SAP Data Intelligence provides a few different options to create an ML Training Model. It comes with ready to use templates which can help create the training pipeline in matter of minutes.
In the ML Scenario Manager of SAP’s Data Intelligence create a pipeline of type HANA ML Training
This creates a pipeline which has configurable operators. In our case we configure it for the steps above, for example the table which has the training data, which fields to use as Target, how to split the data between training and test, which ML algorithm to use:
When the pipeline is executed it will save the model as an artifact which is later used for inference on new data. It also generates the accuracy score by default.
The template pipeline provides ready-to-use functionality to create a pipeline which can then be set to run on a scheduled basis.
ML Training Customizations
However, there could be cases where this template is not sufficient. For example, one needs to do some preprocessing or upsampling in our case before we do the training step. In this case you can extend the template with additional operators to process the additional steps. SAP Data Intelligence comes with many in-built operators.

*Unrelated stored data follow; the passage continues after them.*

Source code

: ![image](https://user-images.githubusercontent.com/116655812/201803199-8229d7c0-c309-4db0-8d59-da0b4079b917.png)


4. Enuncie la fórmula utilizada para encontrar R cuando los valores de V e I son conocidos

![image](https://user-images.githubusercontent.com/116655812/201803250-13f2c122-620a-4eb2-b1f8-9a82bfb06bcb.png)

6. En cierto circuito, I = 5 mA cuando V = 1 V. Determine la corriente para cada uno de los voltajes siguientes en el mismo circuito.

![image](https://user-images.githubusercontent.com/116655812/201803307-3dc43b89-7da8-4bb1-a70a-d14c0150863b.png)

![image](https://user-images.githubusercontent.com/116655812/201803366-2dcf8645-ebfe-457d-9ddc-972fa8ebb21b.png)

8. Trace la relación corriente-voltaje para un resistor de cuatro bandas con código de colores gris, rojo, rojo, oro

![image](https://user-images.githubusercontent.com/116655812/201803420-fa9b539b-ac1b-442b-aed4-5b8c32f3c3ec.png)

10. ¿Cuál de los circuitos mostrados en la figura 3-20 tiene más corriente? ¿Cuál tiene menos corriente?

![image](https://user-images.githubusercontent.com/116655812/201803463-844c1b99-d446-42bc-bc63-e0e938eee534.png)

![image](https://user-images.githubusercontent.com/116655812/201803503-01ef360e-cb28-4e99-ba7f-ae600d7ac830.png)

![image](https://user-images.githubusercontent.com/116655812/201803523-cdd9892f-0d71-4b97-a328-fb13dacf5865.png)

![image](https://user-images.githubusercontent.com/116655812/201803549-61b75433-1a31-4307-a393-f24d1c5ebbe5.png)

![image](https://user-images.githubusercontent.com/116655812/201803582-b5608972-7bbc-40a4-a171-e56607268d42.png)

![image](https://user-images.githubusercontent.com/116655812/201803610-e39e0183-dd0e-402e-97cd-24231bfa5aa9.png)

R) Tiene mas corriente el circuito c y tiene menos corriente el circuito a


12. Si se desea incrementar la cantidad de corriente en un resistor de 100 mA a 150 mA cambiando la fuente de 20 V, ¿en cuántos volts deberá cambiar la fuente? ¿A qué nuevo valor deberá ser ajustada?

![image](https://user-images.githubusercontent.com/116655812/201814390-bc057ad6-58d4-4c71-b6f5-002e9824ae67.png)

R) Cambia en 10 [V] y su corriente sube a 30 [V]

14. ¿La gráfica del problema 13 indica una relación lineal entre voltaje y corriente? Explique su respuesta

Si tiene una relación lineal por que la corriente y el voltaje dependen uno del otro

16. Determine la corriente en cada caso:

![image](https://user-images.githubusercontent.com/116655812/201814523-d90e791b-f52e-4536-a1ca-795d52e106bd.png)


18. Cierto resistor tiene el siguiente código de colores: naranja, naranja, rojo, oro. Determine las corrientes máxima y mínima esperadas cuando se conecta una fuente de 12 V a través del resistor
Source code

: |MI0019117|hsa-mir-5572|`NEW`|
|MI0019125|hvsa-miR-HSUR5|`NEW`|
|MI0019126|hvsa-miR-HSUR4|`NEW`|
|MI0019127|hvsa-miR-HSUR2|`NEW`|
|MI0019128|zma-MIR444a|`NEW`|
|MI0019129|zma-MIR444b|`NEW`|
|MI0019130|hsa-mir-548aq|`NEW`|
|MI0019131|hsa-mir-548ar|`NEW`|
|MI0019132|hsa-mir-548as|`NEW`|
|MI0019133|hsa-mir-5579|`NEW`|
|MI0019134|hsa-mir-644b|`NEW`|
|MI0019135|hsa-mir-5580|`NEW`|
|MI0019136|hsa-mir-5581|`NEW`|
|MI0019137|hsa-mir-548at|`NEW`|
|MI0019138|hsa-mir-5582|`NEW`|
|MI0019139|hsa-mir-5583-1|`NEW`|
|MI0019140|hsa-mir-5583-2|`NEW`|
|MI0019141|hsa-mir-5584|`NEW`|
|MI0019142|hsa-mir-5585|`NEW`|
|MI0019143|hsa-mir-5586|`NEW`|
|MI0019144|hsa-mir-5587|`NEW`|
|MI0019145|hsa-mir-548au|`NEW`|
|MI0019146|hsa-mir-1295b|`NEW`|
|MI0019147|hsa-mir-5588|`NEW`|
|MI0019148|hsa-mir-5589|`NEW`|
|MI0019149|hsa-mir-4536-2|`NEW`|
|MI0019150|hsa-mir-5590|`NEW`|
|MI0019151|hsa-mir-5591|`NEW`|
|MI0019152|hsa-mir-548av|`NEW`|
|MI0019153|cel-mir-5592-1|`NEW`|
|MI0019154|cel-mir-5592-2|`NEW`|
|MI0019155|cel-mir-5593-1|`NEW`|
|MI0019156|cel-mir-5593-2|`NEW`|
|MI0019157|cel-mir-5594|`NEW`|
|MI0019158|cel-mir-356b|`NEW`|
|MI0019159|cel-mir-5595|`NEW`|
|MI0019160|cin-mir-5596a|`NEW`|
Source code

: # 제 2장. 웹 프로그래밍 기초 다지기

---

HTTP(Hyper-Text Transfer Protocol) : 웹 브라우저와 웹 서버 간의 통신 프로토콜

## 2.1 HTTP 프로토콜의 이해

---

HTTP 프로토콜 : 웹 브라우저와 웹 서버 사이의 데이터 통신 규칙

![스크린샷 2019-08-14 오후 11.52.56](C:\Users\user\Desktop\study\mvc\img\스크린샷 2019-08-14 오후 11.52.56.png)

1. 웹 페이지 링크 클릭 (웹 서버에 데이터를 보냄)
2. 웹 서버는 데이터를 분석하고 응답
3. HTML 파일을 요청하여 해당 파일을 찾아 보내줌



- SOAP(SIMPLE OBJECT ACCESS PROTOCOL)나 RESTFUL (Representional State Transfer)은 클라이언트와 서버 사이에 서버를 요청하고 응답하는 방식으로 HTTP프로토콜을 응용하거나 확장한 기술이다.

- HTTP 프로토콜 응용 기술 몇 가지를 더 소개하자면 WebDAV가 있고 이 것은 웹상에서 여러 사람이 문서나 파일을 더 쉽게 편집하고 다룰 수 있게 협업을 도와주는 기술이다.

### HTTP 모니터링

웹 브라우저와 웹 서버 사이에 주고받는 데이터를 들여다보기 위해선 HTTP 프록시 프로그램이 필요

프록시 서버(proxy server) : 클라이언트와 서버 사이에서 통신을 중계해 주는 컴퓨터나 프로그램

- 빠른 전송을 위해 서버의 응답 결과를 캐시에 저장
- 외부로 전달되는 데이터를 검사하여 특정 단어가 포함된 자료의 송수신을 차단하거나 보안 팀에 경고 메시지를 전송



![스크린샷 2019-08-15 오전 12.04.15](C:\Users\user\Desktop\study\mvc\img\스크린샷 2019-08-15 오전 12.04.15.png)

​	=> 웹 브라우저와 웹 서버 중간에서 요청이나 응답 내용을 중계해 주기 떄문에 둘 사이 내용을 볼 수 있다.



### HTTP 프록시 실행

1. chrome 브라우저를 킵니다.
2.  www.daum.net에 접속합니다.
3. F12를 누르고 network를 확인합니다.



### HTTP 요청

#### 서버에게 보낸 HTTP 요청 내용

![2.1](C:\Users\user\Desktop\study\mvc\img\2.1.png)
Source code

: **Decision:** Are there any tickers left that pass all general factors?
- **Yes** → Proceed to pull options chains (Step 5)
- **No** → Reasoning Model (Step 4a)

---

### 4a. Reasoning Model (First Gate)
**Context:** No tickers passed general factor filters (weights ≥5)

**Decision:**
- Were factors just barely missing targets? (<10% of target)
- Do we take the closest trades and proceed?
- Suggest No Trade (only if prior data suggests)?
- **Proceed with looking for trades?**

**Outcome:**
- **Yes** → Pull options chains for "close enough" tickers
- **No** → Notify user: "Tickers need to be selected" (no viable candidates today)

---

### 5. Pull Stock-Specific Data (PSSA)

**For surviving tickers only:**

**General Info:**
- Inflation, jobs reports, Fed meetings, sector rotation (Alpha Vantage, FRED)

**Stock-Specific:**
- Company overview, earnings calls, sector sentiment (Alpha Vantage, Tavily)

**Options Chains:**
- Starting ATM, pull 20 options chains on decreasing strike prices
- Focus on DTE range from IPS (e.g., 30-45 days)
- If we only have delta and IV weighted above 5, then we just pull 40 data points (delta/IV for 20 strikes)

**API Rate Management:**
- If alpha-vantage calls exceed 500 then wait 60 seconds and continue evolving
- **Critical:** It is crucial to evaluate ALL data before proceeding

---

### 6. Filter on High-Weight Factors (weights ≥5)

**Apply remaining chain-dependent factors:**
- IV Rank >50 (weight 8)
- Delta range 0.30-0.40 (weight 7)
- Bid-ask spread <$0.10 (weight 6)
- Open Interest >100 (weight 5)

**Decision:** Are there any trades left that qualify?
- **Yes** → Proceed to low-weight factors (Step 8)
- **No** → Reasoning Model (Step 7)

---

Incase these are not sufficient custom operators can be built as described in this Custom Operator blog post
Also for some algorithms like classification it is not sufficient to monitor the accuracy, additionally you would like to track the f1 scores. This can be done via configuring the operator to track additional metrics as described here SAP Data Intelligence Tips & Tricks blog post.
ML Model Consumption
Now that we have a pipeline which creates ML models, we can use the generated model to infer on new data, the whole reason we came down this path so we can predict in advance when the pressure will drop as we get new data.
To enable this again SAP Data Intelligence provides template pipelines which can take a previously generated model and apply on new data. For this we use the HANA ML Inference on Dataset or HANA ML Inference on API Requests, depending on how the new data is available.
This pipeline takes as input the model artifact id which is available from the training step above.
As with the training you then configure the SAP HANA Connection where the inference should take place. This could be different from where the training was done.
Incase the inference needs to be done independent of SAP HANA then its also possible to use the Java Script version of the ML model as described in the blog post by Stojan Maleschlijski MLOps in practice: Applying and updating Machine Learning models in real-time and at scale
As I come to the end of my end of my blog post, as always I hope my blog posts are of some help when you find yourself dealing with similar problems, which are recurrent not only for ML under Beer Pressure but many ML scenarios under time pressure.